Month by month, we watched those ghastly statistics as thousands contracted and died from a worldwide virus. And it’s still killing people. Even if we are only seeing single digit fatalities a day, rather than over a thousand, there are still deaths.
We cannot overlook that fact.
And we need to remember something important: The pandemic is not over. People worldwide are still being infected, are still dying, and are still seeing changes to their everyday life.
After self-isolating for nearly six months and leaving the house properly for the first time this week, not even for long, I found myself flinching away from every non-covered face, each person who stood far too close.
Not wearing masks is putting people at risk. If hoards of scientific evidence and studies prove that wearing face coverings can significantly reduce transmissions, and people want to get back to normal, and they agree that keeping children out of schools is not the best course of action … then why argue with the professionals?
You don’t need to be told to do things that you do in a day that you now see as normal; wearing a mask can be seen as normal and not as scary or alien as we might expect. In many countries, it has been ettiquette to wear facial masks for years and is thought to protect wearers against pollution in cities.
The “Fresher’s Flu” always happens when vast groups of peoples get together in a small space (i.e a classroom) and you know how rapidly that spreads. Worldwide repoenings of education centers, from the US to South Korea have seen equally dangerous second outbreaks of COVID-19 … which we could see here if there isn’t more to be done.
And not every student going back to school or university is going to feel secure about it.

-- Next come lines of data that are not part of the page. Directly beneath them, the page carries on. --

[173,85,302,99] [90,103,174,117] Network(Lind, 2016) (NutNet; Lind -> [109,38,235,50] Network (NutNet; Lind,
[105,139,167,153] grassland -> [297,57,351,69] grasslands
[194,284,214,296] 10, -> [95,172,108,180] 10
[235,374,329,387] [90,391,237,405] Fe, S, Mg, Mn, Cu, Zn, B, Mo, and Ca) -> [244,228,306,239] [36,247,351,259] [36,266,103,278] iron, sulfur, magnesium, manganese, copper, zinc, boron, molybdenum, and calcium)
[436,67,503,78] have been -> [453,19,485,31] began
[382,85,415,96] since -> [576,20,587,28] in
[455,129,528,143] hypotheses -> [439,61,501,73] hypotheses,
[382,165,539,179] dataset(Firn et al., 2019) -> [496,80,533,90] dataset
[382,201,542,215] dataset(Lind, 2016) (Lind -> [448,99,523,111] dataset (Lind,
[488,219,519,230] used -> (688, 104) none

Not everyone is going to be prepared.
Some might have conditions which mean they cannot wear masks or shields, which is perfectly fine. It’s like those who have the use single-use straws: for their benefit due to limitations.
They should not be spat at in the streets or scorned if they cannot help it.

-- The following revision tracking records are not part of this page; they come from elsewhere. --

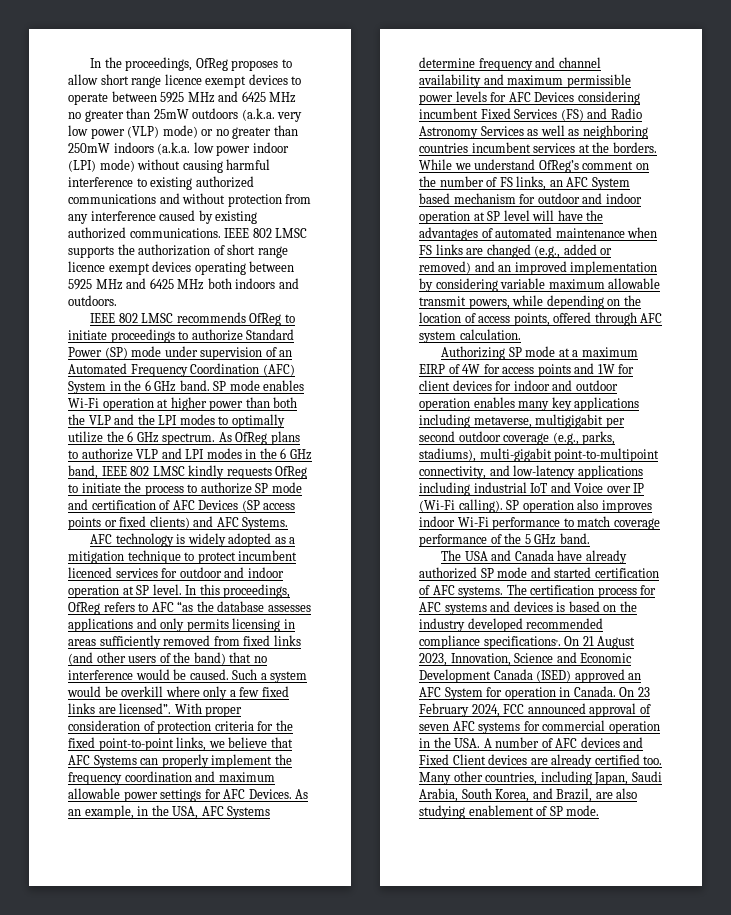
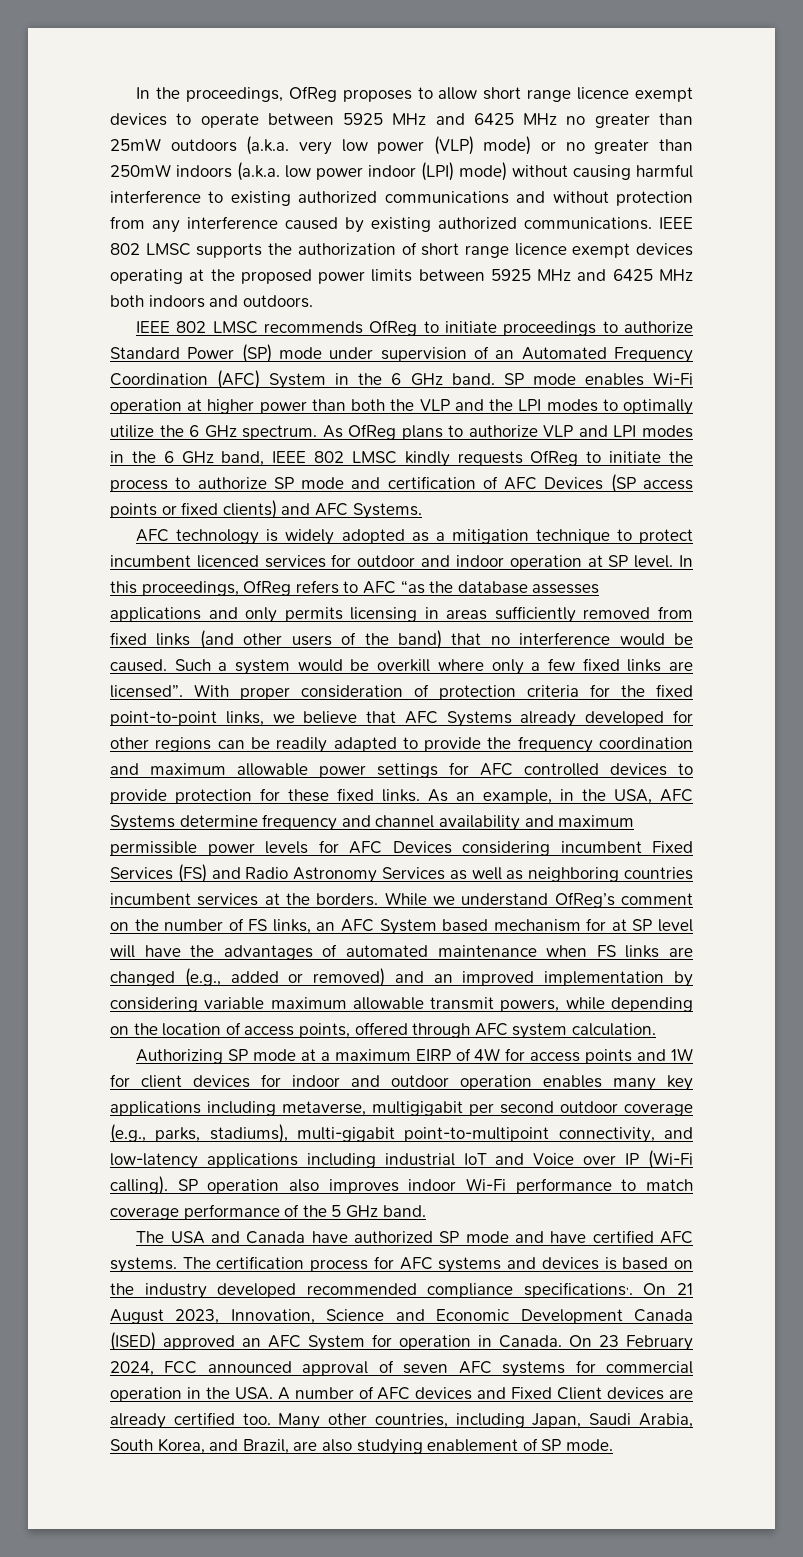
(246, 268) none -> [189,269,413,284] at the proposed power limits
[140,754,273,768] can properly implement -> [520,710,693,727] [110,737,482,753] already developed for other regions can be readily adapted to provide
[248,789,292,799] Devices. -> [524,763,693,776] [110,788,420,804] controlled devices to provide protection for these fixed links.
[537,193,642,204] [419,211,470,224] outdoor and indoor operation -> (607, 924) none
[585,550,627,564] already -> (348, 1237) none
[554,567,659,578] [419,585,430,595] started certification of -> [550,1230,654,1243] have certified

But those who are putting people in danger by believing Coronavirus is a hoax?
Schools and centres for education are the perfect hotspots for outbreaks to emerge and create a second wave. And we’re already seeing this since schools went back this week. Some are already reverting back to online lessons and distanced education. And “youngsters” are getting the slack for it. Degraded and scape-goated by the government.
I’ve seen far more students and children taking this seriously than adults. Far more adults are having tantrums when asked (rather nicely I might add) to wear a mask in shops, or for being asked to follow basic instructions for the safety of others.
It’s in times like these we get to see both the best and worst of humans, so let’s be considerate to one another and show more of that good side.
Wearing masks protects others; it’s not to be cruel or restricting.
Where is the spirit from the earliest days of lockdown where we all offered help to neighbours and complete strangers across the country?
We cannot go back to the normal there was once before, and masks are likely to be part of this “new” normal we’re creating.
I, for one, will continue to wear masks when university lectures begin again, will still socially distance in public and stay inside if I get ill. For the safety of other people. Frankly it’s mind-boggling that it’s not common practise in the first place.
Change happens all the time. At one time, reusing bags at the supermarket was brand new. Why should one piece of fabric cause such debate when it exists to protect us?